Demikian pula, hukum tidak lepas dari kondisi sosial, interaksi sosial dan akibatnya. Sebagai contoh, perkawinan, sebelumnya, adalah kenyataan alamiah, sehingga sekalipun hukum belum ada, perkawinan adalah bagian dari kenyataan, hingga akhirnya hukum datang mengaturnya dan secara tegas dengan cara merusmuskan hak dan kewajiban suami isteri. Perkawinan, kini, tidak sekedar kenyataan, ia telah berubah menjadi perbuatan yang tunduk terhadap aturan hukum.

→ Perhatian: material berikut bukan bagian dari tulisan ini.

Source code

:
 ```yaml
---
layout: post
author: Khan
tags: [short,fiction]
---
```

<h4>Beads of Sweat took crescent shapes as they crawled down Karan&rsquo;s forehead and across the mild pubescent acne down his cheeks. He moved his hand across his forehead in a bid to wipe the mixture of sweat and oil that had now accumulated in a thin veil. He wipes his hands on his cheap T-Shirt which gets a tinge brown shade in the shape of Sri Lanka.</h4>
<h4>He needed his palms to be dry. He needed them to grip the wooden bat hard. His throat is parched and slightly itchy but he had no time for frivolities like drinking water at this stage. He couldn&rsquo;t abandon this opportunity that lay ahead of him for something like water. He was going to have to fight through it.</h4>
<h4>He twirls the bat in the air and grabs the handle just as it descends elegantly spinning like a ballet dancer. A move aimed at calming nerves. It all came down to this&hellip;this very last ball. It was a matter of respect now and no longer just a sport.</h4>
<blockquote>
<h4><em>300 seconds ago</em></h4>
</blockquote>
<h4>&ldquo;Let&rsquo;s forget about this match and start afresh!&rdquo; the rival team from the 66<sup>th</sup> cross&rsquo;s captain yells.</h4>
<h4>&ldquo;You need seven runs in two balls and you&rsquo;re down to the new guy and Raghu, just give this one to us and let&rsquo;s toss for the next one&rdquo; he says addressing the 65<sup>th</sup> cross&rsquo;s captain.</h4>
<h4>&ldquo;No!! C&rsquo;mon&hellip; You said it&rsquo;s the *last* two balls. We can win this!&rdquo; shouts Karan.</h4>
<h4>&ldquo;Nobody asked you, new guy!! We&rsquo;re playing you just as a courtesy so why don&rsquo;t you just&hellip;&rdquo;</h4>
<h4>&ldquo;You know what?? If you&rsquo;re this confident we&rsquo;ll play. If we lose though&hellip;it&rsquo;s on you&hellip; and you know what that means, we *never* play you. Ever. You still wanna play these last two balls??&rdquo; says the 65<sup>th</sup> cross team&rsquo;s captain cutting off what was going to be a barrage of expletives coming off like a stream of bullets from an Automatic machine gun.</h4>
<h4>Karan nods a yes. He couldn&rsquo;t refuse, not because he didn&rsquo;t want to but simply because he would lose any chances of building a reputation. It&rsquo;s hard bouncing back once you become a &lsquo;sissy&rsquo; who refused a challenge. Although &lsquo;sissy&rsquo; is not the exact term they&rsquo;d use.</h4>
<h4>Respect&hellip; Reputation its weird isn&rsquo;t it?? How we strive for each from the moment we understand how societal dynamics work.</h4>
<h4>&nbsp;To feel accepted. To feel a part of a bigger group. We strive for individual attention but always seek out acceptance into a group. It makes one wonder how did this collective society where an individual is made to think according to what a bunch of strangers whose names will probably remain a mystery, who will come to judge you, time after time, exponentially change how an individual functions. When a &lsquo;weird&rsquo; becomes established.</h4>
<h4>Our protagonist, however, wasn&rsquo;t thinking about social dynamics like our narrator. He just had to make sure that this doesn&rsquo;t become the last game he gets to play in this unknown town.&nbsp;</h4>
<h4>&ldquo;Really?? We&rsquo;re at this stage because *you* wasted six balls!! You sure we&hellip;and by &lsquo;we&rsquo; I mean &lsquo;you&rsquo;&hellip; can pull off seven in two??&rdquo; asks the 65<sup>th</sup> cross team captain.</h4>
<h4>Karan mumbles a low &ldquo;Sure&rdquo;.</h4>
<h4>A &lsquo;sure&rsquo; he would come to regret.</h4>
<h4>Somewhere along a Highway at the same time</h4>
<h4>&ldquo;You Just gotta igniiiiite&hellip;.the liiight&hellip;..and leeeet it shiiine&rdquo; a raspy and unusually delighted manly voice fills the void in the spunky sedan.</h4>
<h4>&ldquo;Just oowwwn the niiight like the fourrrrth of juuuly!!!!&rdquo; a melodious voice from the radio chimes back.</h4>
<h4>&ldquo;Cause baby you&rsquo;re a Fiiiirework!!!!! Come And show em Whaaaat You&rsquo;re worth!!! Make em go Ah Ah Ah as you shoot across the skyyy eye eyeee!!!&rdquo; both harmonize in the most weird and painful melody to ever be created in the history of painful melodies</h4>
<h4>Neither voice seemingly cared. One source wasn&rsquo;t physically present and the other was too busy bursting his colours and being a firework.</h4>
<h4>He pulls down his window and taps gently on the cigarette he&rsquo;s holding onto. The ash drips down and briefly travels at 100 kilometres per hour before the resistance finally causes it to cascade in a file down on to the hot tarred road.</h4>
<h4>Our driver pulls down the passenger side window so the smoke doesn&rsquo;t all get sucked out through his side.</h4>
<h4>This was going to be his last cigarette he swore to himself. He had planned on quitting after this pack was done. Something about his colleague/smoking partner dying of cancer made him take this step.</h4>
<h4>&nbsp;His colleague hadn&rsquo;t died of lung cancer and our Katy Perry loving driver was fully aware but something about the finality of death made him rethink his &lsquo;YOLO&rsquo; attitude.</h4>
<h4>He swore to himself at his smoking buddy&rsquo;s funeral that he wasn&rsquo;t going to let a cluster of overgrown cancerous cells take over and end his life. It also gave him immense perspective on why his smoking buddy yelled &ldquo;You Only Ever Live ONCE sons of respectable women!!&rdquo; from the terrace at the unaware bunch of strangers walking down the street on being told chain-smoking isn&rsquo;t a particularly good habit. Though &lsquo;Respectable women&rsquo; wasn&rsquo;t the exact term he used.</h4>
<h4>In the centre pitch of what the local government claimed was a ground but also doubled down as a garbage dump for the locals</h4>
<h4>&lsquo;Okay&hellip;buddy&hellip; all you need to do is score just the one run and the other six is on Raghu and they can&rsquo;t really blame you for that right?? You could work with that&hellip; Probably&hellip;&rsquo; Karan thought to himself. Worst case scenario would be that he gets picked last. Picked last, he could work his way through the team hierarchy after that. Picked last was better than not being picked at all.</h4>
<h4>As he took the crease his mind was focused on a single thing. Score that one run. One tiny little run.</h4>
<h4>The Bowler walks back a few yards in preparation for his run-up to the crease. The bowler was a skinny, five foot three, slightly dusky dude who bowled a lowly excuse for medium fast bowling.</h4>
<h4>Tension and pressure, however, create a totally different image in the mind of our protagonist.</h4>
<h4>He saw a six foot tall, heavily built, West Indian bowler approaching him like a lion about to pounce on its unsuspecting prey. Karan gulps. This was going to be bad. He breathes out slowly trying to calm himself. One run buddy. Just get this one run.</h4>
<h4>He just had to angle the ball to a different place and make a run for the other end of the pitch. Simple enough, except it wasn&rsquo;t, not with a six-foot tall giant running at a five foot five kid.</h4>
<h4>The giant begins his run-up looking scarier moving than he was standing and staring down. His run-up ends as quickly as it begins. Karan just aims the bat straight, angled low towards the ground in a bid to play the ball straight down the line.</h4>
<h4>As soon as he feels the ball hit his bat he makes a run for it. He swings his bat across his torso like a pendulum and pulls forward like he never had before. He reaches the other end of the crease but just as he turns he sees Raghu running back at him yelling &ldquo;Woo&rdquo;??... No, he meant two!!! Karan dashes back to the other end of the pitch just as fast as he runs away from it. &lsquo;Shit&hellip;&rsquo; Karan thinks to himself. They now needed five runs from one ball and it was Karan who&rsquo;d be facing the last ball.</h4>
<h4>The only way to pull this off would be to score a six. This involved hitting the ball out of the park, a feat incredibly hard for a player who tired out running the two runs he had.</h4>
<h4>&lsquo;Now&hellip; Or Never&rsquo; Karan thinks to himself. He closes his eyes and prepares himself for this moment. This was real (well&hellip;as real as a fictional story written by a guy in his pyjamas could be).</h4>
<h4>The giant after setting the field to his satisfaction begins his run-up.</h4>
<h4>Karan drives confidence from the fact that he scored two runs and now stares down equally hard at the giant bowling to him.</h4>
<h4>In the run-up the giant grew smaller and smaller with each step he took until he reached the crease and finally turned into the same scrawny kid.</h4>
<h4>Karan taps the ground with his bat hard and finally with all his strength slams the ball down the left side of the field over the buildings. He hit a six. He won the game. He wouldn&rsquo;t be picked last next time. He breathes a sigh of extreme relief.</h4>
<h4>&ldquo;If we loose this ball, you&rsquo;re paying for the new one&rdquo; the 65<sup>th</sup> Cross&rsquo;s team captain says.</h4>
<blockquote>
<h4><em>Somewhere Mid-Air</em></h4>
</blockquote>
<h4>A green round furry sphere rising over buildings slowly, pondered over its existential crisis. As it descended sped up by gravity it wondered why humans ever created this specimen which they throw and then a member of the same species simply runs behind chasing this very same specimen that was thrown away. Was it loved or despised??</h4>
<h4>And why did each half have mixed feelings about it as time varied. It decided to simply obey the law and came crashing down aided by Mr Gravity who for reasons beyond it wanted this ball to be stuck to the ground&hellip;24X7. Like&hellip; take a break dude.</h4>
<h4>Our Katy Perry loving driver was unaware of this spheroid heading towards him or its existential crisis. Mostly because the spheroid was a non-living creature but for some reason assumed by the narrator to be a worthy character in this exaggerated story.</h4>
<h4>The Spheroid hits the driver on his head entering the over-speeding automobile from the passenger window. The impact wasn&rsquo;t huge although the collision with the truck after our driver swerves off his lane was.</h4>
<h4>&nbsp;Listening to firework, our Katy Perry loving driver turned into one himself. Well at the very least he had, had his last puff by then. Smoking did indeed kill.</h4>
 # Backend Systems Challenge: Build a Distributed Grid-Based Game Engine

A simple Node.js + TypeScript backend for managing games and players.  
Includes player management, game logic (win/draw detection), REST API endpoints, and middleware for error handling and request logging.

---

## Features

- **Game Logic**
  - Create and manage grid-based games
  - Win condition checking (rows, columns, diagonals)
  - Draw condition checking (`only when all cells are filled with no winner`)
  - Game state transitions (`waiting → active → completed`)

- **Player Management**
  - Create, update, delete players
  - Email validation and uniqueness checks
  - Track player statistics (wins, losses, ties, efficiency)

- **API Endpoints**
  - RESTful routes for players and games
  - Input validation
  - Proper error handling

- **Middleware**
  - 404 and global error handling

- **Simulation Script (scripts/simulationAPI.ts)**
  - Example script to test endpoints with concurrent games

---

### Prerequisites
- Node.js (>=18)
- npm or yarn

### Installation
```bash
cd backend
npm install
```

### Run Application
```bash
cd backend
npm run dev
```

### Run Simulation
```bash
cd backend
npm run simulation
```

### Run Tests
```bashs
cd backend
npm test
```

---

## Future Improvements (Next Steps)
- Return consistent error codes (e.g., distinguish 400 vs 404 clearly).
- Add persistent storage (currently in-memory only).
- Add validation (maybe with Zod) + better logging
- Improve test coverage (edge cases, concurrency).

Hukum pun terpengaruh oleh ideologi, sistem dan proses politik yang ada. Sebagai contoh, ideologi sosialism (al isytirakiyyah) yang dianut Mesir menuntut dasar hukum yang menjadi landasan. Maka, Konstitusi Mesir tahun 1971 pada pasal 1 menegaskan bahwa Mesir merupakan negara sosialis demokratis. Selain itu, peraturan-peraturan di bawah konstitusi juga menguatkan peran negara. Sebagai contoh, pendidikan di Mesir dibiayai oleh negara dan campur tangan negara dalam kegiatan ekonomi sangat besar. Demikian juga, pemilihan presiden merupakan salah satu proses politik yang diatur oleh hukum/UU. Sebagai contoh, pemilu presiden Mesir tahun 2005 menggunakan sistem pemilihan langsung dan diikuti lebih dari satu kandidat, padahal pemilu sebelumnya memakai sistem referendum. Kedua sistem ini meniscayakan kehadiran hukum sebagai landasan dan petunjuk pelaksanaannya.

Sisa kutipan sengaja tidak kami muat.